Long pause. Breathing on the line. I look up and down the Kompcho wharf with reflexive caution.

“What do you want?”

“You know what I want.”

Another hesitation. “She’s not here.”

“Yeah, right. Put her on.”

“I mean it. She left.” There’s a catch in the throat as he says it—enough to believe him. “When did you get back?”

“A while ago. Where’s she gone?”

“I don’t know. If I had to guess…” His voice dies off in breath blown through slack lips. I shoot a glance at the watch I ransacked from the bunker in the Uncleared. It’s been keeping perfect time for three hundred years, indifferent to human absence. After years of chipped-in time displays, it still feels a little odd, a little archaic.

“You do have to guess. This is important.”

“You never told anyone you were coming back. We thought—”

“Yeah, I’m not much for homecoming parties. Now guess. Where’s she gone?”

I can hear the way his lips tighten. “Try Vchira.”

“Vchira Beach? Oh, come on.”

“Believe what you like. Take it or leave it.”

“After all this time? I thought—”

“Yeah, so did I. But after she left, I tried to—” He stops. Click in his throat as he swallows. “We still had joint accounts. She paid hard-class passage south on a Kossuth speed freighter, bought herself a new sleeve when she got there. Surfer specs. Cleaned out her account to make the price. Burnt it all. She’s, I know she’s down there with fucking—”

It chokes off. Thick silence. Some corroded vestige of decency makes me wince.

Keeps my voice gentle.

“So you think Brasil’s still around, huh?”

“What changes on Vchira Beach?” he asks bitterly.

“Alright, Yaros. That’s all I need. Thanks, man.” A cranked eyebrow at my own words. “You take it easy, huh.”

He grunts. Just as I’m about to kill the connection, he clears his throat and starts to speak.

“Listen, if you see her. Tell her …”

I wait.

Ah, fuck it.” And he hangs up.

Daylight fading.

Below me, lights were starting to come on across Tekitomura as night breathed in from the sea. Hotei sat fatly on the western horizon, painting a dappled orange path across the water towards the shore. Marikanon hung coppery and bitten at one edge overhead. Out to sea, the running lights of sweepers already studded the deeper gloom. Faintly, the sounds of the port floated up to me. No sleep at deCom.

I glanced back towards the archaeologue cabin and the Martian eyrie caught at the corner of my eye. It rose massive and skeletal into the darkening sky on my right, like the bones of something long dead. The copper-orange mix of moonlight fell through apertures in the structure and emerged at sometimes surprising angles. There was a cold breeze coming in with the night and the dangling cables stirred idly on it.

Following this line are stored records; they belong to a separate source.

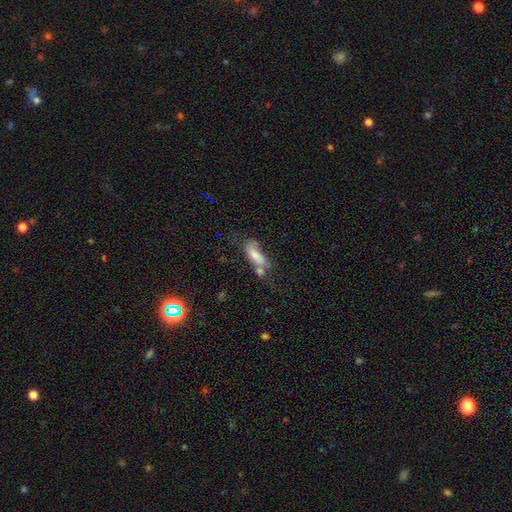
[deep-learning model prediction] smooth_or_featured: smooth (p=0.71) [alt: featured or disk p=0.20]
how_rounded: in between (p=0.65) [alt: cigar-shaped p=0.32]
merging: merger (p=0.32) [tied with: none p=0.32]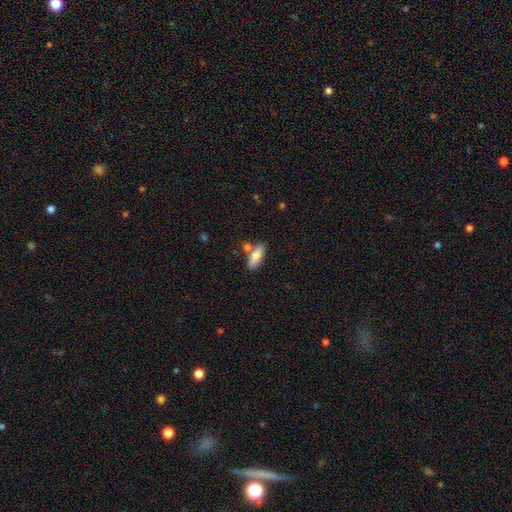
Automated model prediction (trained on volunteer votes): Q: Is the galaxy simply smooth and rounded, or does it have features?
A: smooth — 80%.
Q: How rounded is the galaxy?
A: in between — 69%.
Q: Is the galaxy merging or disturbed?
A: none — 68%.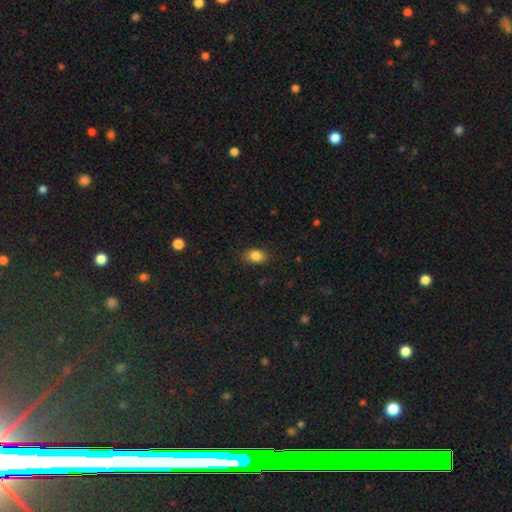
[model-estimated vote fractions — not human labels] smooth_or_featured: smooth (p=0.85) [alt: star or artifact p=0.09]
how_rounded: in between (p=0.82) [alt: round p=0.16]
merging: none (p=0.84) [alt: minor disturbance p=0.12]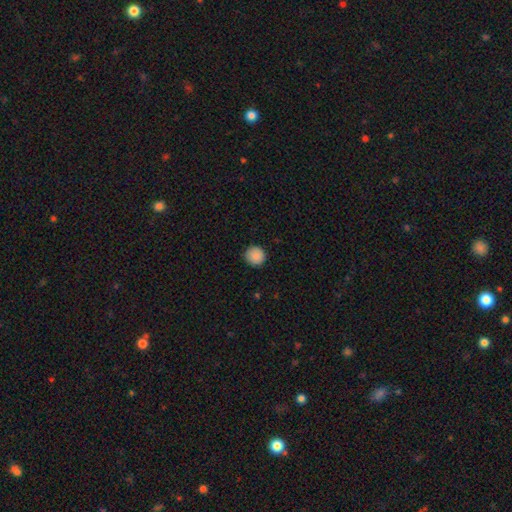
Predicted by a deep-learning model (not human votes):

We avoid them because we can’t make much use of them on a world like this, but I wonder if that’s the whole story. I knew an archaeologue once who told me human settlement patterns avoid the relics of Martian civilisation like this on every world in the Protectorate. It’s instinctive, she told me. Atavistic fear. Even the dig towns start to die as soon as the excavations stop. No one stays around from choice.

I stared into the maze of shattered moonlight and shadow made by the eyrie, and I felt a little of that atavistic fear seeping into me. It was all too easy to imagine, in the failing light, the slow-paced strop of broad wings and a spiral of raptor silhouettes turning against the evening sky above, bigger and more angular than anything that had flown on earth in human memory.

I shrugged off the thought, irritably.

Let’s just focus on the real problems we’ve got, eh, Micky? It’s not like there aren’t enough of them.

The door of the cabin flexed open and light spilled out, making me abruptly aware of how chilly the air had turned.